• The Sharpe ratio measures a security’s risk-adjusted return.
• Beta measures the volatility of a security relative to a relevant benchmark index.
• While these measurements can be hard to understand at first, they are important tools for comparing potential investments.

Are you confused by some of the terms analysts use to quantify risk and performance? Here’s a quick guide to some of the most common measurements.

Standard deviation

Standard deviation measures the amount of variation in any group of numbers that make up an average. Say you and I both play basketball and we both average 10 points per game. But while you are consistent and always hit around 10 points per game, I’m unpredictable and may hit anywhere from 1 to 20 points. With standard deviation, you could measure the variance around that average.

To figure out standard deviation, find the average and subtract each number in the group from the average. Square the resulting numbers so you won’t have a negative number. Then add these numbers together, divide by the total number of the group, and find the square root. Then you will have the standard deviation of the numbers in the group and can compare the standard deviation of numbers in some other group. In finance, standard deviation usually calculates monthly returns over a set time period. It measures a security’s volatility and helps gauge the risk of loss as compared to other securities.

The good news is that most calculators and spreadsheet programs can easily calculate standard deviation for you.  For instance, in Excel, the command is STDEV. If you’re using an HP or Texas Instruments financial calculator, you would simply calculate “Sx” or “Sy” once you input the data.  Most mutual funds, however, now include standard deviation in their product sheets, and the calculation is often included for other types of investments as well so you don’t need to be a math genius to find this information.

Beta

Beta measures the volatility of a security relative to a relevant benchmark index like the S&P 500. To determine beta, you could take a security’s monthly returns and those of a benchmark index and plot the security’s return for each month vs. the index’s on an XY graph, using the index’s return as the X coordinate and the security’s return as the Y coordinate. You’d then draw a “best-fit” line to roughly connect the points and measure the slope of this line to determine the beta of the security. It’s a lot easier, however, to find beta by using a financial calculator or spreadsheet and identifying the slope. On an HP financial calculator, it’s shown by calculating “m” after you input the returns or “b” on a Texas Instruments business calculator.

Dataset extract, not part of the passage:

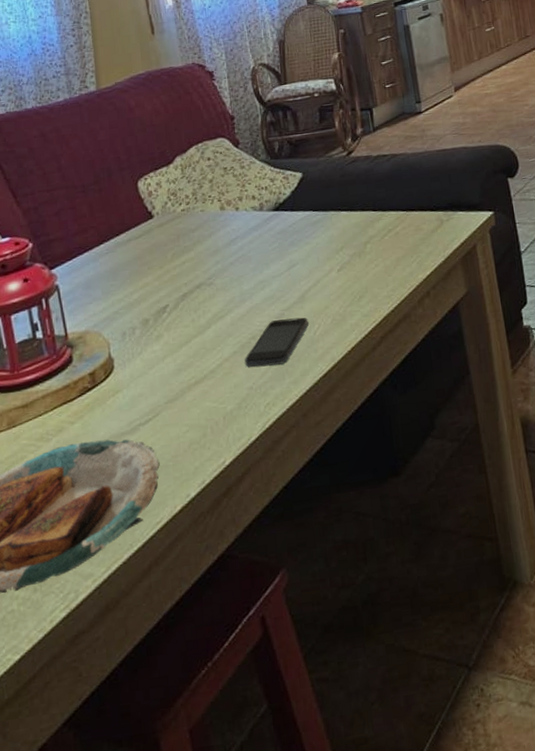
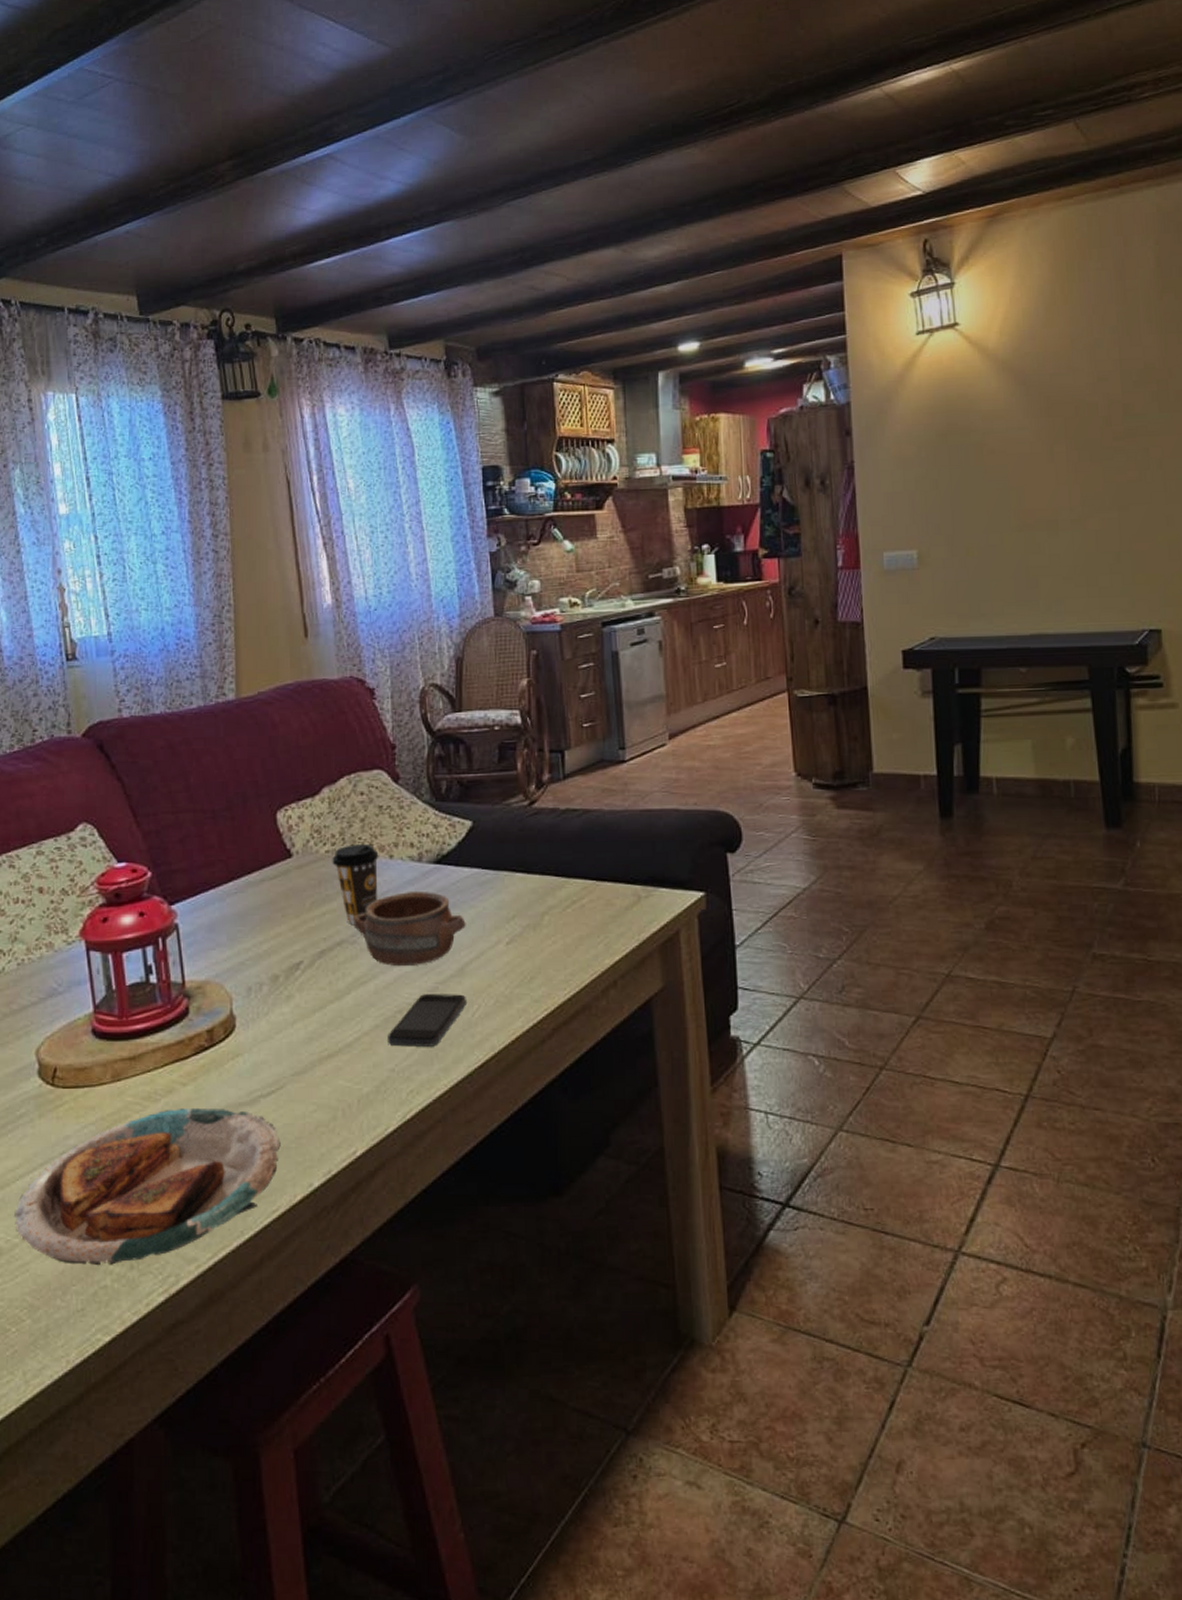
coffee cup: none [187,200,229,269] -> present [332,844,379,924]
pottery: none [209,234,303,300] -> present [354,891,466,967]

What beta means is much simpler than the process of calculating it. A beta that is greater than one means that the security is more volatile than the benchmark, while a beta of less than one means that the security is less volatile than the index.

R-squared

Beta and R-squared go hand in hand. In fact, R-squared determines how reliable the beta is. R-squared measures how close all of the points on the XY graph are to the “best-fit” line you drew to determine beta. If all of the points were right on the line, a security would have an R-squared of 100, which means a perfect correlation with the index. An R-squared of zero would mean there is no correlation at all. The lower the R-squared, the less accurate the beta is as a measure of a security’s volatility.

Alpha

Alpha is a means for investors to compare securities on a risk/return basis. Stocks with strong returns may have varying levels of risk, and it’s important to consider both when comparing investments. People sometimes refer to this as evaluating performance on a risk-adjusted basis. Securities don’t necessarily produce the returns predicted by their beta values. Alpha is the difference between the expected return and the actual return. If a security performs better than what its beta predicted, it has a positive alpha. If it performs worse, it has a negative alpha. The riskier the investment, the higher the returns must be to produce a high alpha.

For example, if a stock has a beta of 2, which means it’s twice as risky as its benchmark, and generates an actual return that is 1% greater than its expected return, then the stock has a positive alpha of 1%, or 100 basis points.

Sharpe ratio

The Sharpe ratio measures a security’s return in excess of a guaranteed investment relative to its risk. The guaranteed investment is the 90-day T-bill rate. To calculate the Sharpe ratio, divide a security’s returns in excess of the 90-day T-bill rate by the standard deviation of those returns. Say a stock produced a return of 15% with a standard deviation of 10% and the T-Bill generated a 5% return. Subtract the T-Bill’s return of 5% from the stock’s return of 15% and then divide by the standard deviation of 10%. The Sharpe ratio would equal 1.

The higher its Sharpe ratio, the better a security’s returns have been relative to the amount of risk. Using standard deviation as its volatility component, instead of an index, the Sharpe ratio doesn’t have the problem of index correlation. Since standard deviation is calculated the same way for all securities, you can directly compare the risk-adjusted returns by the Sharpe ratio.

Most investors would probably agree that these measurements can be hard to understand at first. But hang in there—once you start using them frequently, you’ll begin to rely on them as important tools for comparing potential investments.